Last week was a good week for Wigand, who founded the anti-smoking advocacy group Smoke-Free Kids. On April 2, Congress approved a bill that would give the Food and Drug Administration the authority to regulate tobacco products by a vote of 298-112. Also, the NC House passed a statewide smoking ban on businesses that employ or serve minors by a margin of 72-45 on April 2. The bill, a scaled-back version of a measure that would have imposed a comprehensive smoking ban in all workplaces, now goes to the NC Senate for approval. Anti-smoking advocates and health professionals have expressed optimism that the state Senate may change the bill back to its original text and impose a comprehensive smoking ban in all public places.
Wigand said the actions of Congress and the General Assembly represent a monumental step forward in the efforts of anti-smoking advocates to curb youth smoking.
“Tobacco products as they are today are the only products we have that — if used as intended — kill, and are not controlled by any regulatory body,” Wigand said. All that could soon change if the US Senate follows the House’s lead. Despite a threatened filibuster by US Senator Richard Burr (R-NC), Sen. Edward Kennedy’s (D-Mass.) bill to place tobacco products under the jurisdiction of the FDA appears poised to win easy passage.
Wigand said research shows there are a number of benefits to smoking bans in all public places. “First of all, it de-socializes smoking,” Wigand said. “Children who are with their parents going out to dinner see someone smoking. Teenagers like to be like adults, so part of the whole concept of creating a smoke-free environment and smoke-free restaurants is that it protects workers and non-smokers.”
Gov. Beverly Perdue’s proposal to place a $1 a pack tax increase on cigarettes as part of her effort to balance the state budget has drawn the ire of many state legislators, but Wigand strongly supports Perdue’s proposal, citing studies that indicate price hikes on cigarettes deter younger smokers.
Wigand then reeled off a long line of statistics from the Centers for Disease Control as evidence that placing tobacco under the jurisdiction of the FDA is long overdue.
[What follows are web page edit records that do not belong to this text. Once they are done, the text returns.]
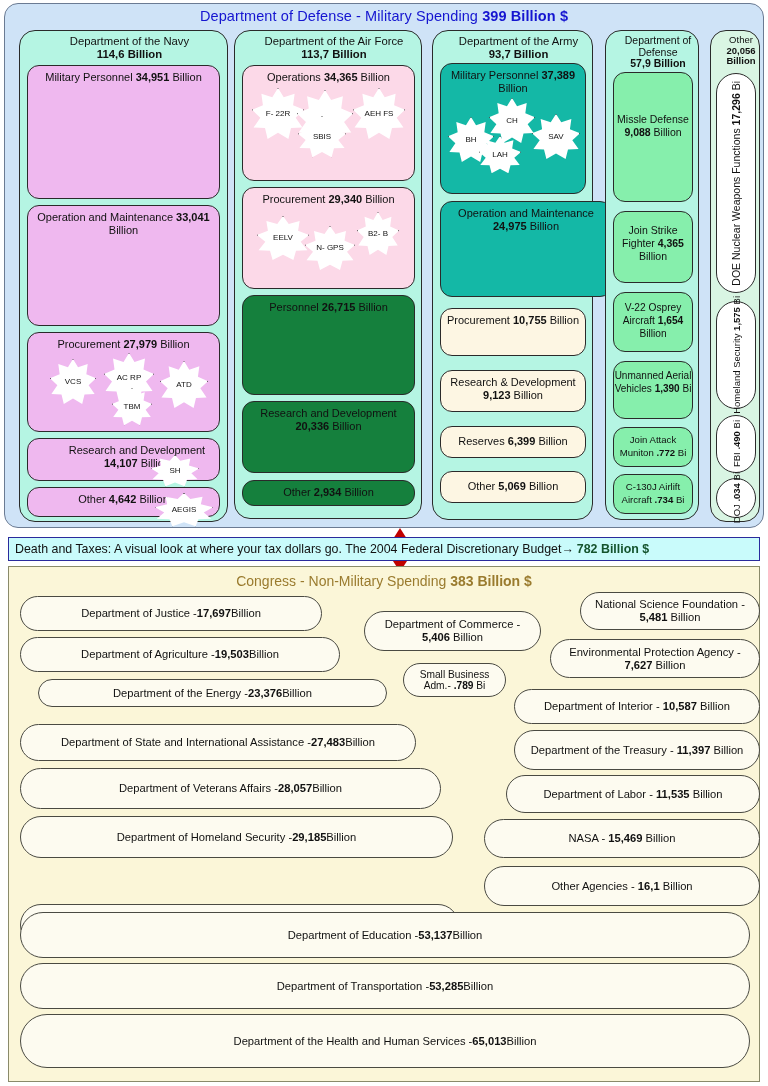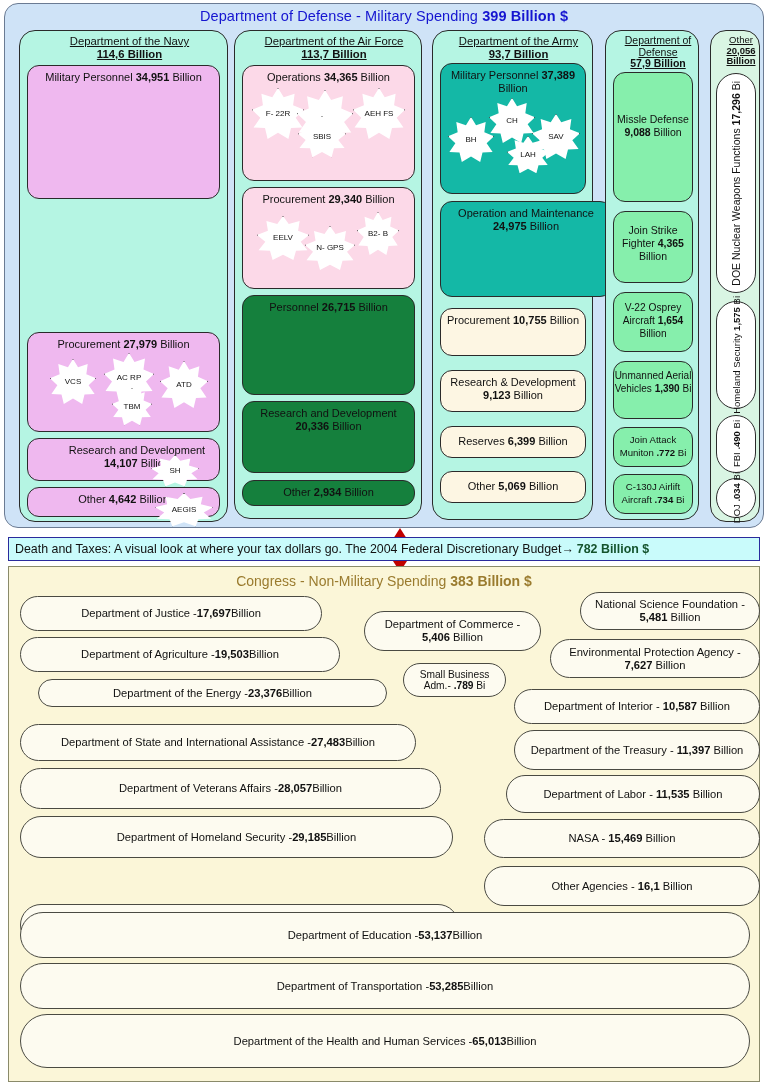--- a/index.html
+++ b/index.html
@@ -30,7 +30,6 @@
   .branch-head{
     text-align:center; font-size:11.3px; color:#111; line-height:12.6px;
     padding:4px 2px 2px 14px;
-    text-decoration:underline;
   }
   .branch-head b{ font-weight:bold; }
Eighty-five percent of today’s smokers started before the age of 18, the average beginning smoking age is 12 to 13 years old; 440,000 smokers die in the US every year from tobacco use; 35,000- 55,000 non-smokers die annually from involuntary smoking/ second hand smoking; and the direct health care costs associated with treating smokers and the loss of productivity in the workplace totals $200 billion annually. That is why curbing youth smoking is one of the keys to improving public health and simultaneously, our nation’s economy, Wigand said. The logic behind making tobacco a regulated product is simple.
“What parent would allow their child to go to a school that had asbestos floating around in it?” Wigand asked. “Why do we have mandatory seat belts? Government isn’t overstepping its bounds. It’s doing its duty; I applaud the legislators of North Carolina. It’s a tobacco state but their job is to protect their constituency and the future.”
In response to criticism that the proposed legislation violates the rights of smokers, Wigand quoted John Stuart Mill, the 19 th century British philosopher.
“The only way government can take away the liberty of one, is when the liberty of that one infringes on the flourishment of another,’” Wigand said. “They’re doing it because there is just reason for them to intervene in protecting others. When there is a harm being created on innocents, do I not have the responsibility to protect them?” As he spoke these words, Wigand’s voice became dramatic and Shakespearean. It was as if he was channeling Russell Crowe. It reminded me of a scene in The Insider, when Lowell Bergman tells Wigand to keep the faith. “I’m running out of heroes, man,” Bergman says. As we wrapped up our conversation, I thought of poet Maya Angelou’s statement that of all human virtues, courage is most important. We all should thank Jeffrey Wigand for his courage in telling a story that had to be told, so that hopefully, future generations will not suffer the fate of the hundreds of thousands who die from smoking-related illness every single year.